One Comment for “CO2 International Tariffs: Just Say NO”

  1. Ron Clutz  

    A Daily Signal article adds reasons to oppose PROVE IT:


    “But a carbon tax has four major disadvantages—it is inflationary and regressive, it causes regional disparities, it is complex, and it drives production offshore. America is stronger without it.”

    “Inflationary and Regressive. One major problem with the carbon tax is that it would raise prices, because all products contain carbon. Inflation is running at almost 4% and has reduced Americans’ real incomes. Since low-income people spend more on energy as a percent of their income than high-income people, a switch to a carbon tax would have to be accompanied by income transfers to low-income groups—i.e., some type of subsidy paid for by taxpayers.

    Proponents suggest that offsets, paid for by carbon tax revenues, can be returned to taxpayers through lower income taxes, perhaps with the proceeds going chiefly to poor people who are disproportionately hurt by what is in essence an energy consumption tax.

    However, Congress rarely cuts one tax by as much as it raises another tax, so Americans will end up paying more in taxes. Further, many poor people are not required to file tax returns, and they would have to do so in order to be identified and compensated. That means extra work for them and for the Internal Revenue Service.

    Regional Disparities. Another problem is that carbon-intensive sectors, such as coal, heavy manufacturing, and agriculture, would be the biggest losers under the new tax. This means higher prices for food and gasoline for everyone, especially in rural areas, as well as companies announcing that they are moving offshore. Farmers in Germany, France, the Netherlands, and Belgium are rioting against the new climate provisions.

    Complexity. A carbon tax is complex to set up, as can be seen from the PROVE IT Act. The bill selects which products are analyzed and then open to be taxed. Practically all products have some carbon in the content or in the manufacturing process or both, even food and clothing. That is why European carbon taxes range from 2% to 81% of carbon emissions.

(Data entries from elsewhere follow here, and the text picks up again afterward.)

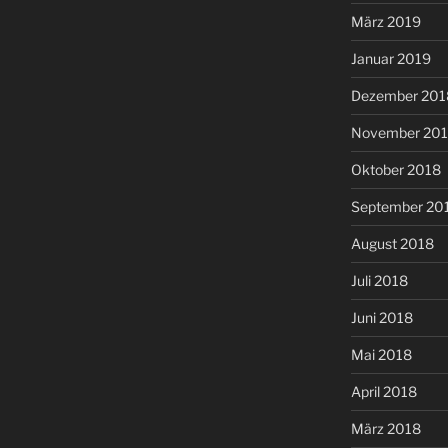
März 2019
Januar 2019
Dezember 201
November 20
Oktober 2018
September 20
August 2018
Juli 2018
Juni 2018
Mai 2018
April 2018
März 2018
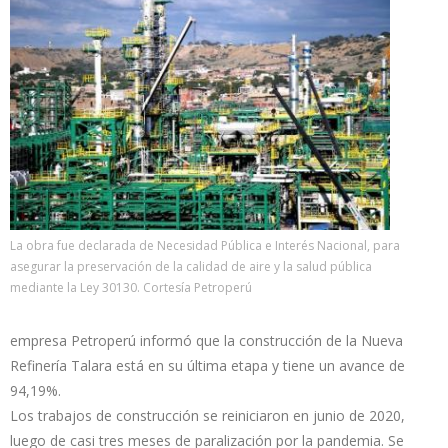
La obra fue declarada de Necesidad Pública e Interés Nacional, para
asegurar la preservación de la calidad de aire y la salud pública
mediante la Ley 30130. Cortesía Petroperú
empresa Petroperú informó que la construcción de la Nueva
Refinería Talara está en su última etapa y tiene un avance de
94,19%.
Los trabajos de construcción se reiniciaron en junio de 2020,
luego de casi tres meses de paralización por la pandemia. Se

    Proponents of the tax suggest putting tariffs on imports in proportion to their carbon content so that American companies will not be at a disadvantage. But the precise quantities are complex to calculate, and tariffs might be illegal under World Trade Organization regulations.

    Greater Offshore Production Increases Global Emissions. Carbon taxes raise the prices of domestic energy-intensive goods compared to imports from countries without carbon taxes. If American goods were taxed, Americans would prefer to buy cheaper, untaxed imports, and American firms would relocate abroad to avoid the tax or lose business to foreign companies.

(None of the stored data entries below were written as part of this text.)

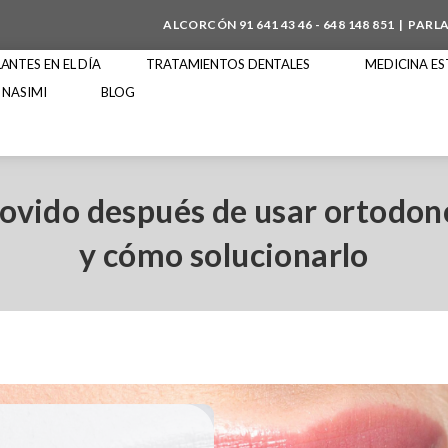
ALCORCÓN
91 641 43 46
-
648 148 851
| PARL
NTES EN EL DÍA
TRATAMIENTOS DENTALES
MEDICINA ES
 NASIMI
BLOG
movido después de usar ortodon
y cómo solucionarlo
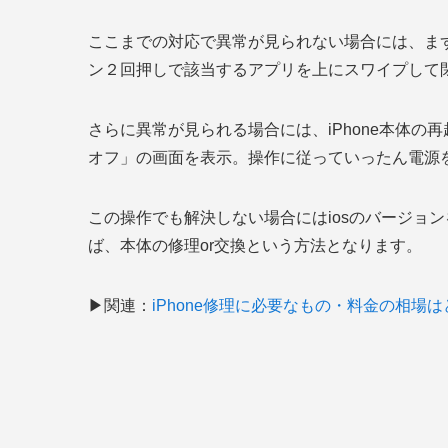
ここまでの対応で異常が見られない場合には、ま
ン２回押しで該当するアプリを上にスワイプして
さらに異常が見られる場合には、iPhone本体
オフ」の画面を表示。操作に従っていったん電源
この操作でも解決しない場合にはiosのバージョ
ば、本体の修理or交換という方法となります。
▶関連：
iPhone修理に必要なもの・料金の相場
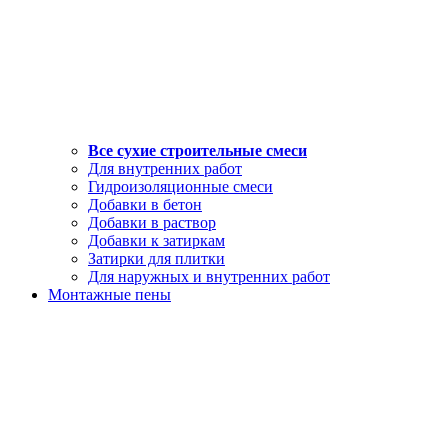
Все сухие строительные смеси
Для внутренних работ
Гидроизоляционные смеси
Добавки в бетон
Добавки в раствор
Добавки к затиркам
Затирки для плитки
Для наружных и внутренних работ
Монтажные пены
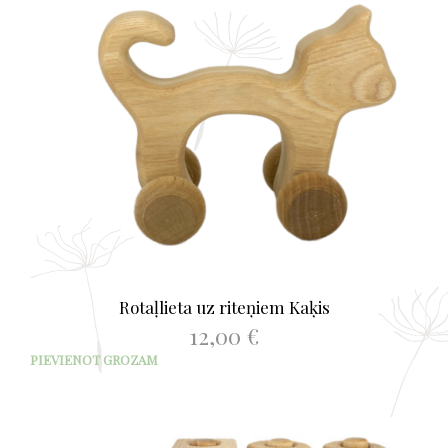
Rotaļlieta uz riteņiem Kaķis
12,00
€
PIEVIENOT GROZAM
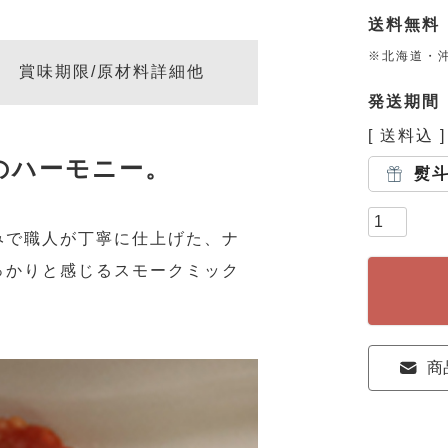
送料無料
※北海道・
賞味期限/原材料詳細他
発送期間
送料込
のハーモニー。
熨
みで職人が丁寧に仕上げた、ナ
っかりと感じるスモークミック
商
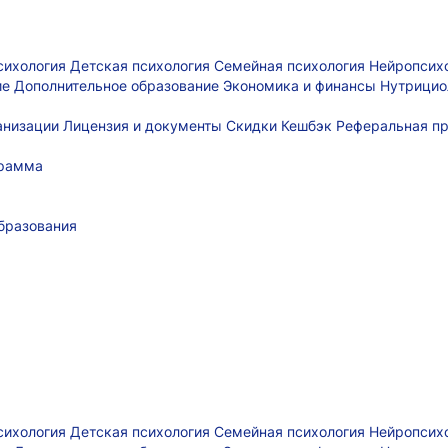
сихология
Детская психология
Семейная психология
Нейропсих
ие
Дополнительное образование
Экономика и финансы
Нутрицио
ганизации
Лицензия и документы
Скидки
Кешбэк
Реферальная п
грамма
бразования
сихология
Детская психология
Семейная психология
Нейропсих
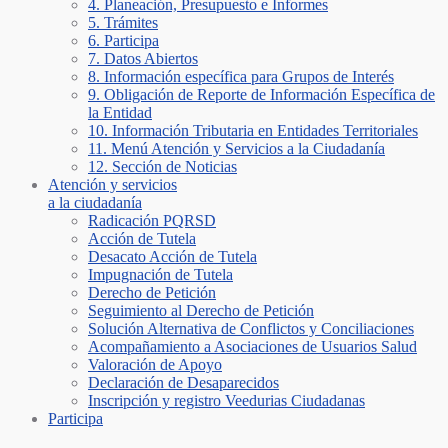
4. Planeación, Presupuesto e Informes
5. Trámites
6. Participa
7. Datos Abiertos
8. Información específica para Grupos de Interés
9. Obligación de Reporte de Información Específica de
la Entidad
10. Información Tributaria en Entidades Territoriales
11. Menú Atención y Servicios a la Ciudadanía
12. Sección de Noticias
Atención y servicios
a la ciudadanía
Radicación PQRSD
Acción de Tutela
Desacato Acción de Tutela
Impugnación de Tutela
Derecho de Petición
Seguimiento al Derecho de Petición
Solución Alternativa de Conflictos y Conciliaciones
Acompañamiento a Asociaciones de Usuarios Salud
Valoración de Apoyo
Declaración de Desaparecidos
Inscripción y registro Veedurias Ciudadanas
Participa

    This potential relocation reduces the goal of the tax, namely to lower global emissions and global temperatures. It also potentially sends millions of jobs overseas.

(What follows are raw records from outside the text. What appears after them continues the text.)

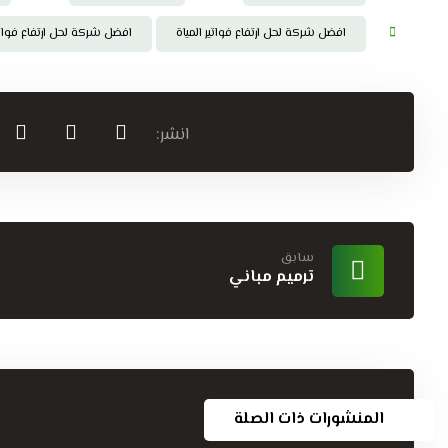
افضل شركة لحل ارتفاع فواتير المياة
افضل شركة لحل ارتفاع فواتير
سابق
ترميم مباني
المنشورات ذات الصلة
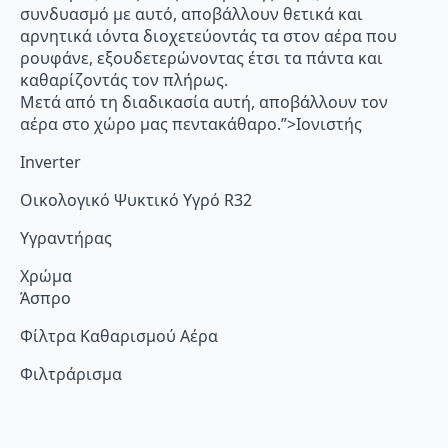
συνδυασμό με αυτό, αποβάλλουν θετικά και
αρνητικά ιόντα διοχετεύοντάς τα στον αέρα που
ρουφάνε, εξουδετερώνοντας έτσι τα πάντα και
καθαρίζοντάς τον πλήρως.
Μετά από τη διαδικασία αυτή, αποβάλλουν τον
αέρα στο χώρο μας πεντακάθαρο.”>Ιονιστής
Inverter
Οικολογικό Ψυκτικό Υγρό R32
Υγραντήρας
Χρώμα
Άσπρο
Φίλτρα Καθαρισμού Αέρα
Φιλτράρισμα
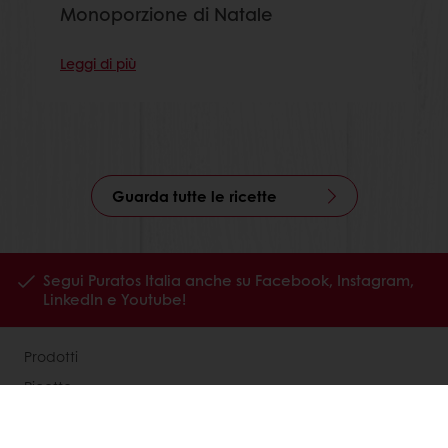
Monoporzione di Natale
Leggi di più
Guarda tutte le ricette
Segui Puratos Italia anche su Facebook, Instagram,
LinkedIn e Youtube!
Prodotti
Ricette
Servizi
La ricerca sul consumatore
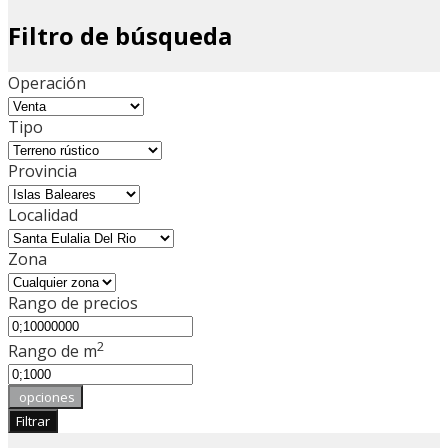
Filtro de búsqueda
Operación
Tipo
Provincia
Localidad
Zona
Rango de precios
2
Rango de m
opciones
Filtrar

    With production going abroad to countries with less stringent environmental regulations, global emissions might well rise rather than decline. Without a carbon tax, U.S. carbon emissions declined by 1,000 million metric tons over the past 16 years due to the substitution of natural gas for coal. Other countries do not have America’s inexpensive natural gas and rely more on coal. Therefore, companies relocating overseas would rely on dirtier, coal-produced energy.

    A carbon tax would hurt the poor and raise domestic prices relative to the prices of many imports. It would be another add-on levy, with exemptions for political friends and punishments for enemies. The PROVE IT Act is a first step toward the tax, and Congress would be wise to reject the bill.”